Records excerpted from a collection:
━━━━━━━━━━━━━━━━

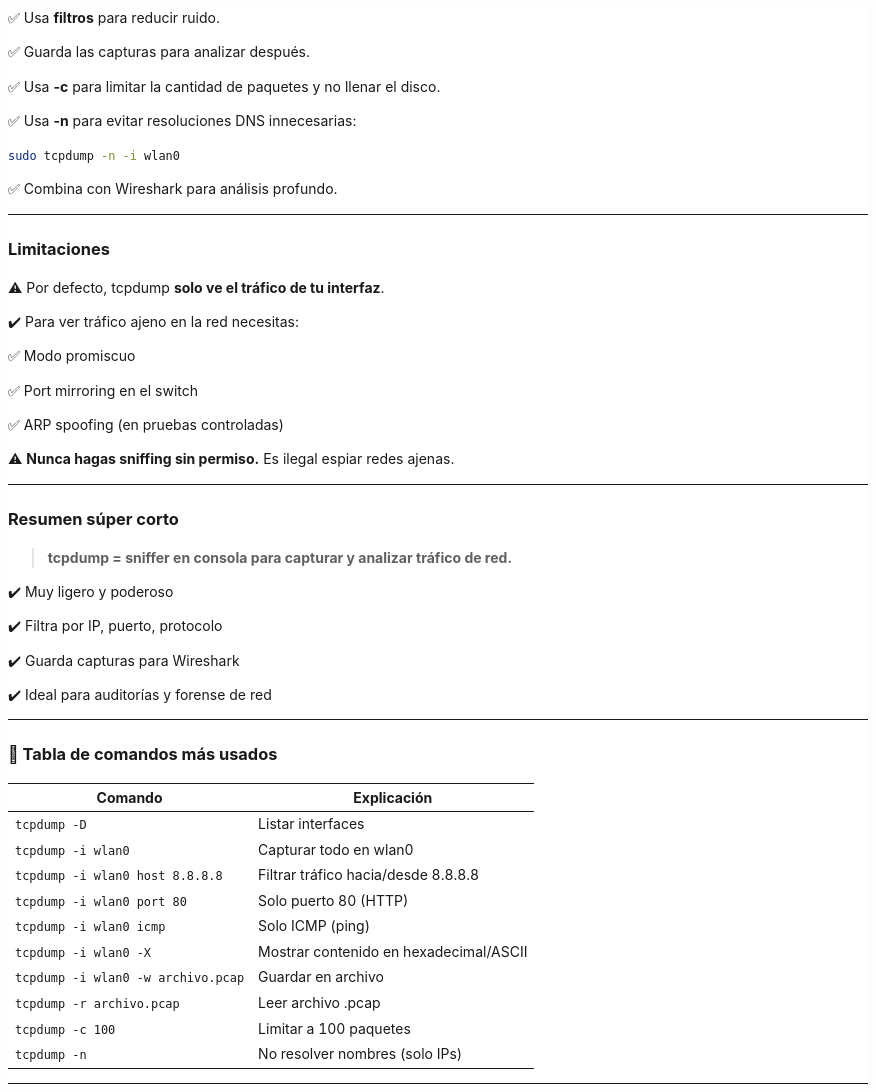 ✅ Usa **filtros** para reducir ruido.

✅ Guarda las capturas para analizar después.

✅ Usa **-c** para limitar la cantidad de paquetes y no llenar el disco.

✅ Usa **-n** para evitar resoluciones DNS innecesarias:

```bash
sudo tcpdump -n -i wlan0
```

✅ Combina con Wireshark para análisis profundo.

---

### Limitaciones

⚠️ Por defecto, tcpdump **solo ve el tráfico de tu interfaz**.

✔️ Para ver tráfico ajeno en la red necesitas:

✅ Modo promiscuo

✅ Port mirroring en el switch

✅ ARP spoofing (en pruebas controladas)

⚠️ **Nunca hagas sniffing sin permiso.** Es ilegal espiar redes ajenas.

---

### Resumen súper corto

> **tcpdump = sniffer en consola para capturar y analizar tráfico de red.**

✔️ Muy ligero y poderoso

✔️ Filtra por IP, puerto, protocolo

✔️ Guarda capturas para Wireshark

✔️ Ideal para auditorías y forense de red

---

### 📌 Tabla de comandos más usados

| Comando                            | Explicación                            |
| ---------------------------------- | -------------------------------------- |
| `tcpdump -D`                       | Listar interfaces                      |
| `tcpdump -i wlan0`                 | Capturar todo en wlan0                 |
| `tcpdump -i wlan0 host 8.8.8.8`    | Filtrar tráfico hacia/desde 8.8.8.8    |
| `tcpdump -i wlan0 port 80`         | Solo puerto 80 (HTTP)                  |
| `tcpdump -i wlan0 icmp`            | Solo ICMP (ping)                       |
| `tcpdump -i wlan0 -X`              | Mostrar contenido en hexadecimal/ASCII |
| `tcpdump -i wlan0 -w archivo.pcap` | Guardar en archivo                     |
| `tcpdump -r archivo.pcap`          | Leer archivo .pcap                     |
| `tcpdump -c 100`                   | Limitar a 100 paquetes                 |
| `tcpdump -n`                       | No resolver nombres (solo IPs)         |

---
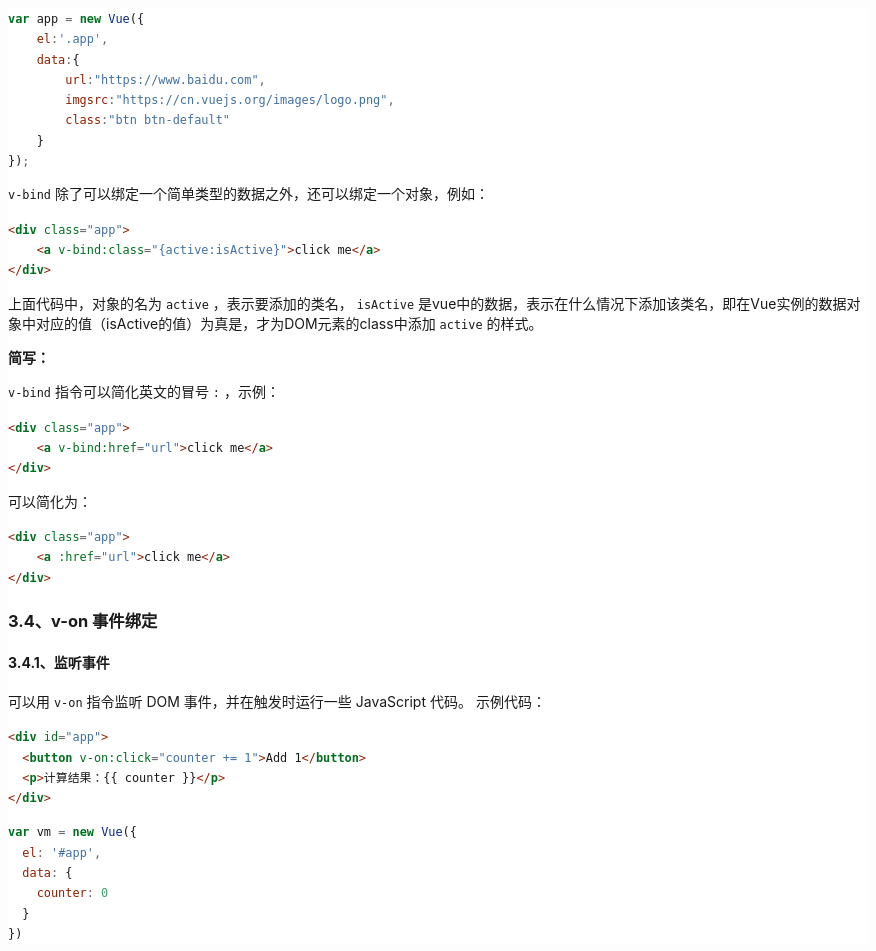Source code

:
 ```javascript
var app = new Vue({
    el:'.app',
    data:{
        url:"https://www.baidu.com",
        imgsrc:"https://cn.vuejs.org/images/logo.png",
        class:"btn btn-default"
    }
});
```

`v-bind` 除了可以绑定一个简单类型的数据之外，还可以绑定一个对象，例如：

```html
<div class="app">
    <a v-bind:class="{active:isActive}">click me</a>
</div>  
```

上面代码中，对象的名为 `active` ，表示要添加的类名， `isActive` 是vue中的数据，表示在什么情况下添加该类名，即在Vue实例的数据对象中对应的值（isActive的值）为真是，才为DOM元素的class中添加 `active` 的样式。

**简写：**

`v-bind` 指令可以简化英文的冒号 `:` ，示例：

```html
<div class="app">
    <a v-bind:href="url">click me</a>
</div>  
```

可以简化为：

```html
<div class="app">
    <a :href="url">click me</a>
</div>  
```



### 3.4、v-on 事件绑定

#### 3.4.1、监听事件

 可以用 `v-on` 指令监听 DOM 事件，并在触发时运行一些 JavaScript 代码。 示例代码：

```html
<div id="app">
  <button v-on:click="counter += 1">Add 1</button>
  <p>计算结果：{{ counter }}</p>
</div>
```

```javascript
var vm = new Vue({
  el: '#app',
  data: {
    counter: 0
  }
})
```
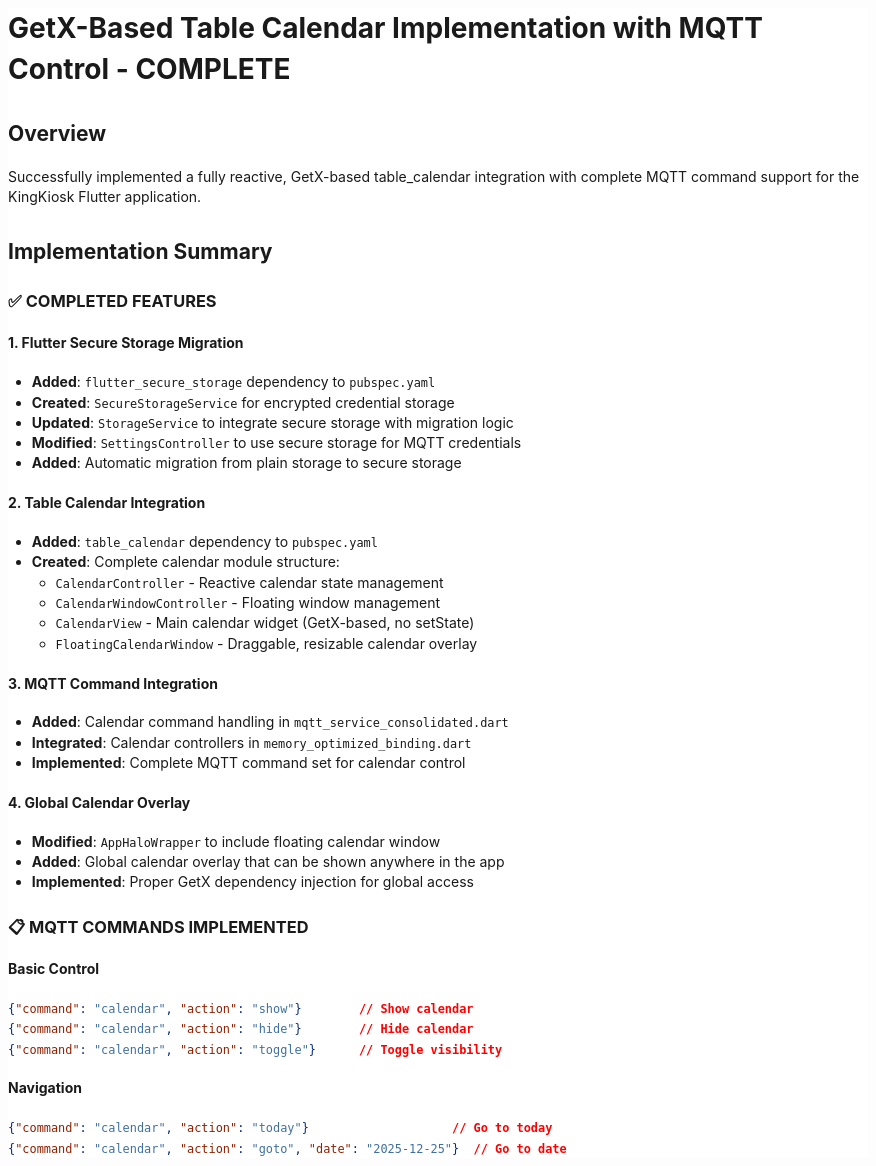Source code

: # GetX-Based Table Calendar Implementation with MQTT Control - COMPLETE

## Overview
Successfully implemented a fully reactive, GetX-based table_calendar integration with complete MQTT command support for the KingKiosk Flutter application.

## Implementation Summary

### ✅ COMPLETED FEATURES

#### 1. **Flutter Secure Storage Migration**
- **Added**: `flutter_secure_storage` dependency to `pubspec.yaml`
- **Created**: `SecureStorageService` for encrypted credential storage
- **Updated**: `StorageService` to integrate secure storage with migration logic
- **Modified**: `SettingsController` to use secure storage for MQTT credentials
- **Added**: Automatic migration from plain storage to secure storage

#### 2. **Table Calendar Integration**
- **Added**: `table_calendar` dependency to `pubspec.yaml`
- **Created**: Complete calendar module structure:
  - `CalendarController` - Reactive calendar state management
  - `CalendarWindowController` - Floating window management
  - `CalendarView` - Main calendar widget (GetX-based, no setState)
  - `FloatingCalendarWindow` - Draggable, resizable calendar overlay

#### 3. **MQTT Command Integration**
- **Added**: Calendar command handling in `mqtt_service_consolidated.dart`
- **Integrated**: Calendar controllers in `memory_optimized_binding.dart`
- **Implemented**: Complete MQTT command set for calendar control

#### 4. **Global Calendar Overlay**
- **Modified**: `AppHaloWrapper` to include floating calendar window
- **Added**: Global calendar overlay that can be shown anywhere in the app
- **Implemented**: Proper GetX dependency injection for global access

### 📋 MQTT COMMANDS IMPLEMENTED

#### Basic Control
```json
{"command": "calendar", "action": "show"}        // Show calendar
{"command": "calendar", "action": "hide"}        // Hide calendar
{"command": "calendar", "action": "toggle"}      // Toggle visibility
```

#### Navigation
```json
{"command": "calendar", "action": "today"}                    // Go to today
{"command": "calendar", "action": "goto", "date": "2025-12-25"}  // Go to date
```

━━━━━━━━━━━━━━━━

# TASK
An exact copy of all the records is required, with the pictures omitted.

# SOLVED EXERCISE
 ✅ Usa **filtros** para reducir ruido.

✅ Guarda las capturas para analizar después.

✅ Usa **-c** para limitar la cantidad de paquetes y no llenar el disco.

✅ Usa **-n** para evitar resoluciones DNS innecesarias:

```bash
sudo tcpdump -n -i wlan0
```

✅ Combina con Wireshark para análisis profundo.

---

### Limitaciones

⚠️ Por defecto, tcpdump **solo ve el tráfico de tu interfaz**.

✔️ Para ver tráfico ajeno en la red necesitas:

✅ Modo promiscuo

✅ Port mirroring en el switch

✅ ARP spoofing (en pruebas controladas)

⚠️ **Nunca hagas sniffing sin permiso.** Es ilegal espiar redes ajenas.

---

### Resumen súper corto

> **tcpdump = sniffer en consola para capturar y analizar tráfico de red.**

✔️ Muy ligero y poderoso

✔️ Filtra por IP, puerto, protocolo

✔️ Guarda capturas para Wireshark

✔️ Ideal para auditorías y forense de red

---

### 📌 Tabla de comandos más usados

| Comando                            | Explicación                            |
| ---------------------------------- | -------------------------------------- |
| `tcpdump -D`                       | Listar interfaces                      |
| `tcpdump -i wlan0`                 | Capturar todo en wlan0                 |
| `tcpdump -i wlan0 host 8.8.8.8`    | Filtrar tráfico hacia/desde 8.8.8.8    |
| `tcpdump -i wlan0 port 80`         | Solo puerto 80 (HTTP)                  |
| `tcpdump -i wlan0 icmp`            | Solo ICMP (ping)                       |
| `tcpdump -i wlan0 -X`              | Mostrar contenido en hexadecimal/ASCII |
| `tcpdump -i wlan0 -w archivo.pcap` | Guardar en archivo                     |
| `tcpdump -r archivo.pcap`          | Leer archivo .pcap                     |
| `tcpdump -c 100`                   | Limitar a 100 paquetes                 |
| `tcpdump -n`                       | No resolver nombres (solo IPs)         |

---
Source code

:
 ```javascript
var app = new Vue({
    el:'.app',
    data:{
        url:"https://www.baidu.com",
        imgsrc:"https://cn.vuejs.org/images/logo.png",
        class:"btn btn-default"
    }
});
```

`v-bind` 除了可以绑定一个简单类型的数据之外，还可以绑定一个对象，例如：

```html
<div class="app">
    <a v-bind:class="{active:isActive}">click me</a>
</div>  
```

上面代码中，对象的名为 `active` ，表示要添加的类名， `isActive` 是vue中的数据，表示在什么情况下添加该类名，即在Vue实例的数据对象中对应的值（isActive的值）为真是，才为DOM元素的class中添加 `active` 的样式。

**简写：**

`v-bind` 指令可以简化英文的冒号 `:` ，示例：

```html
<div class="app">
    <a v-bind:href="url">click me</a>
</div>  
```

可以简化为：

```html
<div class="app">
    <a :href="url">click me</a>
</div>  
```



### 3.4、v-on 事件绑定

#### 3.4.1、监听事件

 可以用 `v-on` 指令监听 DOM 事件，并在触发时运行一些 JavaScript 代码。 示例代码：

```html
<div id="app">
  <button v-on:click="counter += 1">Add 1</button>
  <p>计算结果：{{ counter }}</p>
</div>
```

```javascript
var vm = new Vue({
  el: '#app',
  data: {
    counter: 0
  }
})
```
Source code

: # GetX-Based Table Calendar Implementation with MQTT Control - COMPLETE

## Overview
Successfully implemented a fully reactive, GetX-based table_calendar integration with complete MQTT command support for the KingKiosk Flutter application.

## Implementation Summary

### ✅ COMPLETED FEATURES

#### 1. **Flutter Secure Storage Migration**
- **Added**: `flutter_secure_storage` dependency to `pubspec.yaml`
- **Created**: `SecureStorageService` for encrypted credential storage
- **Updated**: `StorageService` to integrate secure storage with migration logic
- **Modified**: `SettingsController` to use secure storage for MQTT credentials
- **Added**: Automatic migration from plain storage to secure storage

#### 2. **Table Calendar Integration**
- **Added**: `table_calendar` dependency to `pubspec.yaml`
- **Created**: Complete calendar module structure:
  - `CalendarController` - Reactive calendar state management
  - `CalendarWindowController` - Floating window management
  - `CalendarView` - Main calendar widget (GetX-based, no setState)
  - `FloatingCalendarWindow` - Draggable, resizable calendar overlay

#### 3. **MQTT Command Integration**
- **Added**: Calendar command handling in `mqtt_service_consolidated.dart`
- **Integrated**: Calendar controllers in `memory_optimized_binding.dart`
- **Implemented**: Complete MQTT command set for calendar control

#### 4. **Global Calendar Overlay**
- **Modified**: `AppHaloWrapper` to include floating calendar window
- **Added**: Global calendar overlay that can be shown anywhere in the app
- **Implemented**: Proper GetX dependency injection for global access

### 📋 MQTT COMMANDS IMPLEMENTED

#### Basic Control
```json
{"command": "calendar", "action": "show"}        // Show calendar
{"command": "calendar", "action": "hide"}        // Hide calendar
{"command": "calendar", "action": "toggle"}      // Toggle visibility
```

#### Navigation
```json
{"command": "calendar", "action": "today"}                    // Go to today
{"command": "calendar", "action": "goto", "date": "2025-12-25"}  // Go to date
```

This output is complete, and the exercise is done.